How to evaluate the effects of IMF conditionality

The Review of International Organizations - Tập 15 - Trang 29-73 - 2018
Thomas Stubbs1,2, Bernhard Reinsberg2,3, Alexander Kentikelenis4, Lawrence King5
1Department of Politics and International Relations, Royal Holloway, University of London, London, UK
2Centre for Business Research, University of Cambridge, Cambridge, UK
3School of Social and Political Sciences, University of Glasgow, Glasgow, UK
4Department of Social and Political Sciences, Bocconi University, Milan, Italy
5Department of Economics, University of Massachusetts Amherst, Amherst, USA

Tóm tắt

Following calls for a more disaggregated approach to studying the consequences of IMF programs, scholars have developed new datasets of IMF-mandated policy reforms, or ‘conditionality.’ Initial studies have explored how conditions have, inter alia, affected tax revenues, public sector wages, and health systems. Notwithstanding the important contributions of these studies, a methodological quandary arises as to how to quantitatively examine the effects of conditionality, as distinct from other aspects of IMF operations (e.g., credit, technical support, or aid and investment catalysis).

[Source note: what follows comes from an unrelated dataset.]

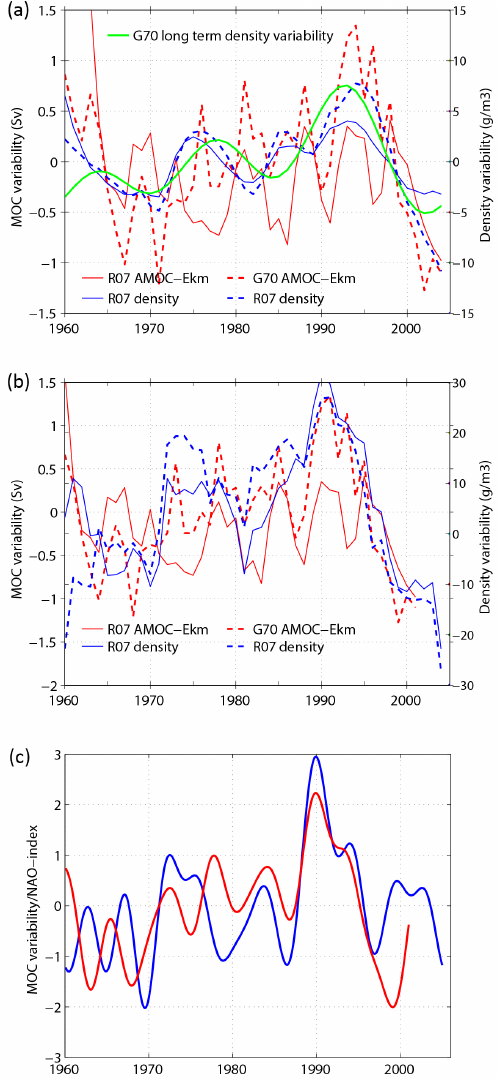
Figure 4. Annual time series of AMOC-Ek transport anomaly at 26.5 ◦ N (red) and density anomaly (blue) averaged over the Labrador and Irminger seas (between 50–35 ◦ W and 45–60 ◦ N) in 1000–3000m layer (a) and in the top 1000m (b) . Thin solid and thick dashed lines correspond to ORCA1-R07 and ORCA025-G70 runs, respectively. Long-term (after use of low-pass filter with pe- riods longer than 13 years) ORCA025-G70 density variability in 1000–3000m layer is shown by green solid thick line in Fig. 4a. The AMOC plots in Fig. 4b lag at 48 months compared to density curves; (c) – NAO index (blue) and AMOC-Ek variability at 26.5 ◦ N (red) after low-pass filtering with periods longer than 48 months and normalized to unit variance to have zero mean and a standard devi- ation of one; here AMOC time series is shifted 48 months back relative to the NAO index. To make panels (a) and (b) more read- able, shorter names R07 and G70 for legend have been used for the experiments ORCA1-R07 and ORCA025-G70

In this article, we review and advance these methodological debates by developing an identification strategy for addressing the multiple endogenous components of IMF programs. We begin by surveying the main strategies for studying the effects of IMF programs: matching methods, instrumental variable approaches, system GMM estimation, and variants of Heckman estimators. We then adapt these methods for studying the effects of conditionality per se. Specifically, we utilize a compound instrumental variable design over a system of three equations to address sources of endogeneity related to, first, the IMF participation decision and, second, the conditions included within the program. In Monte Carlo simulations, we demonstrate that our approach is unbiased and performs better than alternatives on standard diagnostics across a range of scenarios. Finally, we apply these methods to investigate how IMF programs impact government education spending as a share of GDP on a sample of 132 developing countries for the period 1990 to 2014, finding exposure to an additional condition results in a 0.05 percentage point decline.